Perennial vine 1 - 2 m long Stem: trailing or twining, much branched, branches interwoven and twisted, sparsely short-hairy or hairless, and arising from a rhizome. If the stem is cut or broken, it exudes a milky sap. Leaves: alternate, stalked (stalks 2 - 5 cm long), non-toothed, appressed short-hairy, 3.5 - 9 cm long, longer than wide (2.5 - 9 cm wide at base), arrowhead-shaped with pointed tip, and two basal lobes spreading from the indented heart-shaped or u-shaped base. Flowers: many, usually paired in leaf axils, stalked (stalks strongly four-angled and winged, and shorter or equal to leaf stalk), pure white, showy, at least 5 cm long, radially symmetric, tubular to funnel-shaped. Each flower is immediately subtended by two overlapping, large (2 - 4 cm long, over 1.5 cm wide), non-toothed, inversely heart-shaped, pointed- or blunt-tipped bracts which hide the sepals. Sepals: five (but obscured by larger subtending bracts), hairless, 1 - 1.5 cm long, somewhat egg-shaped with rounded tips. Petals: five, but fused into a long tube with expanded to flaring limb, which may be shallowly five-lobed or merely wavy along edges. Stamens: five, attached to inside base of petal tube, then separating for 2.4 - 4 cm, but not extending beyond petal tube. Pistil: with one, single-chambered, superior ovary; and a single, slender style which ends in two oblong, blunt, and somewhat cylindric stigmas. Fruit: stalked, several-seeded, single-chambered, rounded capsules.

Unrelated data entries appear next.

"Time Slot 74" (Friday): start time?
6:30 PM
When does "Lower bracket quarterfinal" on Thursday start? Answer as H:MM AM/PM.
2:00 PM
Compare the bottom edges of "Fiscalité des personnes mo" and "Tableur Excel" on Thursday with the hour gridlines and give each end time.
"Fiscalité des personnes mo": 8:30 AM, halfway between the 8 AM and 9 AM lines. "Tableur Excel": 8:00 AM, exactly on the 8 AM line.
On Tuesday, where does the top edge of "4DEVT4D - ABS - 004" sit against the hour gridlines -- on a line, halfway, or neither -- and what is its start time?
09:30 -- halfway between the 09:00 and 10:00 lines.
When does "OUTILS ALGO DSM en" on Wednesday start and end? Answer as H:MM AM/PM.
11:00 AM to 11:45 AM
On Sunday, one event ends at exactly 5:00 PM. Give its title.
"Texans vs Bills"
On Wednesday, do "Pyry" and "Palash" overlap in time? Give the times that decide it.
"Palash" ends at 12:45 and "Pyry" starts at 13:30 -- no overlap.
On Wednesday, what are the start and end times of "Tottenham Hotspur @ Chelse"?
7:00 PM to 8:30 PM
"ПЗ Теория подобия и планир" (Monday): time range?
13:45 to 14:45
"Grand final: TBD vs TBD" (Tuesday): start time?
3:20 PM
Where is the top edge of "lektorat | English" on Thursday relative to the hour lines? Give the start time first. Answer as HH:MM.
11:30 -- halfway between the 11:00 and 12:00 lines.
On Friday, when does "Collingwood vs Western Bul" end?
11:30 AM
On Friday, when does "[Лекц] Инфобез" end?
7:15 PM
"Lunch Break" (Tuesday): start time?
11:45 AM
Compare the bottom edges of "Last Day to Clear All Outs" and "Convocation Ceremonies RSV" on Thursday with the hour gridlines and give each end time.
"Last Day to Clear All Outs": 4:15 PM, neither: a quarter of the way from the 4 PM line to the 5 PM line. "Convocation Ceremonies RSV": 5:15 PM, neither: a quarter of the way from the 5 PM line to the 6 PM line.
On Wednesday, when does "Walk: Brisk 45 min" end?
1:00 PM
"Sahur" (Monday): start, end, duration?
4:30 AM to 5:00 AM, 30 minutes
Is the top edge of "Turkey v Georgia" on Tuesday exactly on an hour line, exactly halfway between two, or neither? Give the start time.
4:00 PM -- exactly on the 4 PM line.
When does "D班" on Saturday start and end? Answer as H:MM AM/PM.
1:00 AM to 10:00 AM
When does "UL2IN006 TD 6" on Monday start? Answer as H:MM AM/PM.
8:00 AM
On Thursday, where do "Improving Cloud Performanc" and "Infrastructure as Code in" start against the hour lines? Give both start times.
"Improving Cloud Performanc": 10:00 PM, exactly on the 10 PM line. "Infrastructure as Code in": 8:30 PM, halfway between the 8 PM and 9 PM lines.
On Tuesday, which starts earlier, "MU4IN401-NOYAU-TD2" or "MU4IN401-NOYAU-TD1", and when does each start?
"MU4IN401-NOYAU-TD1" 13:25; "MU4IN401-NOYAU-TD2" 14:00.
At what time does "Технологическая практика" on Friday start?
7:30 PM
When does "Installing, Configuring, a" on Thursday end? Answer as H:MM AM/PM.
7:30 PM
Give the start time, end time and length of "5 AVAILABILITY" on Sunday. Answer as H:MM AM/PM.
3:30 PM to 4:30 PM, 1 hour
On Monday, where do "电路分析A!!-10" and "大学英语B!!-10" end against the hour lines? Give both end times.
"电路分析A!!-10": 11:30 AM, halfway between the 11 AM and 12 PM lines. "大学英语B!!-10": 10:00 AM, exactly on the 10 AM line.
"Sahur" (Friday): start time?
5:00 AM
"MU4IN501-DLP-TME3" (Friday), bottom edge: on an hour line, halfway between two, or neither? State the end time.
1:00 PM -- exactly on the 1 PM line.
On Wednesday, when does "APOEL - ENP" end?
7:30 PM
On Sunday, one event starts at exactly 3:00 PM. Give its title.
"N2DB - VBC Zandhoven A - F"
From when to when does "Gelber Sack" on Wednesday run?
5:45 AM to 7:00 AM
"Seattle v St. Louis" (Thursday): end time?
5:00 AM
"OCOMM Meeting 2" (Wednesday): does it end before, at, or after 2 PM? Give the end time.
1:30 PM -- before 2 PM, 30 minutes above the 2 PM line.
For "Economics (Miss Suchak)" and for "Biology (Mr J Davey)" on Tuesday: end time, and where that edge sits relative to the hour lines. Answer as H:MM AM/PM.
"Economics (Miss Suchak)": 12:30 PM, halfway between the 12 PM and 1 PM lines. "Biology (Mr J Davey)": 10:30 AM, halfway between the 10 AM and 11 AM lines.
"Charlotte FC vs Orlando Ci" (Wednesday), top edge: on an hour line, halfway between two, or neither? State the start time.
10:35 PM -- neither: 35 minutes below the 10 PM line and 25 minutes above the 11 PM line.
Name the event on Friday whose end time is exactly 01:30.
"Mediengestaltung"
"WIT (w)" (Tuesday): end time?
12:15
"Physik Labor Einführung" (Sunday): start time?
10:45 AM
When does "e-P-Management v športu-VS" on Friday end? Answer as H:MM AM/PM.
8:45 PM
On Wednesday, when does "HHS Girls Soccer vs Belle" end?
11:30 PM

Similar species: Calystegia silvatica ssp. fraterniflora is very similar to C. sepium, except that species does not have winged flower stalks, the flower stalks are normally longer than the leaf stalks, the bracts are not as large or wide, and the flowers are rarely over 5 cm long. The other species of Calystegia in the Chicago Region are typically more erect herbs, and often have much smaller flowers.
Flowering: June to August
Habitat and ecology: Rare, typically a more southern plant, but supposedly along dry banks and in prairies.
Occurence in the Chicago region: native
Etymology: Calystegia is a combination of the Greek word kalyx meaning the whorl of sepals (calyx) of a flower, and stegon, meaning cover; together referring to the bracts that conceal the calyx. Sylvatica means "of the woods, forests". Fraterniflora is a combination of the Latin words for fraternal (brotherly or friend), and flora, thus "with brotherly flowers", referring to the fact that the flowers are usually in pairs.
Author: The Field Museum
From Flora of Indiana (1940) by Charles C. Deam
This [species] is rare in Indiana and has the habitat of the species [C. sepium].